Intelligence
Why You Can Thank Your Mother For Your IQ
Female identical twins can be genetically different in important ways.
Posted February 19, 2010
It used to be so simple: because identical twins share the same genes, any significant differences between them—for example in IQ or behaviour—had to be non-genetic, and therefore environmental. Indeed, the nature/nurture controversy took it as axiomatic that this was so, and the concept of heritability was defined in these terms. But now we know better: identical twins can differ genetically—at least if they are female.
It goes back to my previous post about sex differences. Because female mammals have two X chromosomes and males only one, one X is largely inactivated in each female cell to avoid the double-dosing with X-chromosome gene products that would otherwise result. This makes a woman a genetic chimera where X-chromosome gene-expression is concerned because half her cells normally express her father’s X and half her mother’s.
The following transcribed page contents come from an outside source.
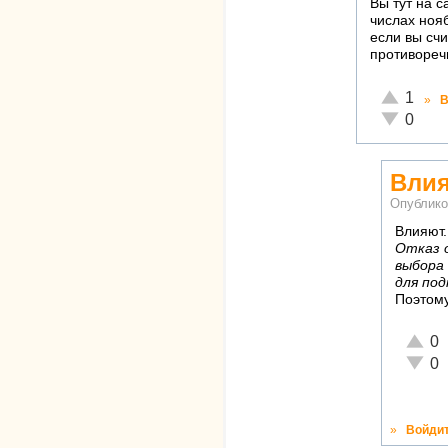
Вы тут на 
числах нояб
если вы сч
противореч
Отлично!
1
»
В
Неадекват
0
Влия
Опублико
Влияют.
Отказ 
выбора
для по
Поэтому
Отлич
0
Неаде
0
»
Войди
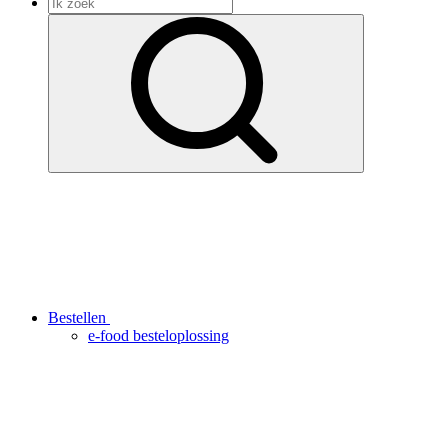
Bestellen
e-food besteloplossing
In 1875, Darwin described a disorder that appeared in each generation of one family’s male members, affecting some but sparing others: “...small and weak incisor teeth...very little hair on the body...excessive dryness of the skin...Though the daughters in the … family were never affected, they transmit the tendency to their sons; and no case has occurred of a son transmitting it to his sons.” Today we know this to be Anhidrotic Ectodermal Dysplasia (AED), a disorder involving sweat glands among other things which affects males and females differently. Because it is an X-linked disorder, males who suffer from it have no sweat glands at all because they express their one and only X in all their cells. Affected females with the AED gene on only one X are however chimeric for symptoms. For example, it is perfectly possible for such a case to have one armpit that sweats and one that doesn’t!
As I also pointed out in the previous post, there are at least 150 genes linked to intelligence on the X chromosome, and verbal IQ is definitely known to be X-linked. A recent study found that compared to male, female identical twins vary more on measures of social behaviour and verbal ability thanks to differential X-inactivation. This has a number of important implications. One is that as medical geneticists have long suspected, you get your intelligence predominantly from your mother, not your father—especially if you are male. It has been pointed out, for example, that Charles Darwin inherited X chromosome genes from his maternal grandfather, Josiah Wedgewood, which probably explain his gifts better than the Y chromosome he got from his paternal grandfather, Erasmus Darwin. (However, as the diagram suggests, Erasmus Darwin may indeed have been the origin of the remarkable intelligence of Darwin’s cousin, Francis Galton.)
Another important implication is that differences between identical twins are not necessarily only attributable to nurture or environmental factors, but may be genetic. As a consequence of this, the heritability of intelligence has probably been systematically under-estimated. Indeed, the fact that males have only one X-chromosome to rely on—the one they got from their mother—almost certainly explains not simply why so many more males than females have IQs below 70 but also why 20% more males than females have IQs above 140. Greater variability is inevitable if only one X chromosome is being expressed as compared with the two on which a woman can normally rely. Furthermore, this in itself could explain why some men outperform women intellectually in some respects: ironically perhaps, these high performing males are expressing a single outstandingly gifted X-chromosome that they got from their mothers.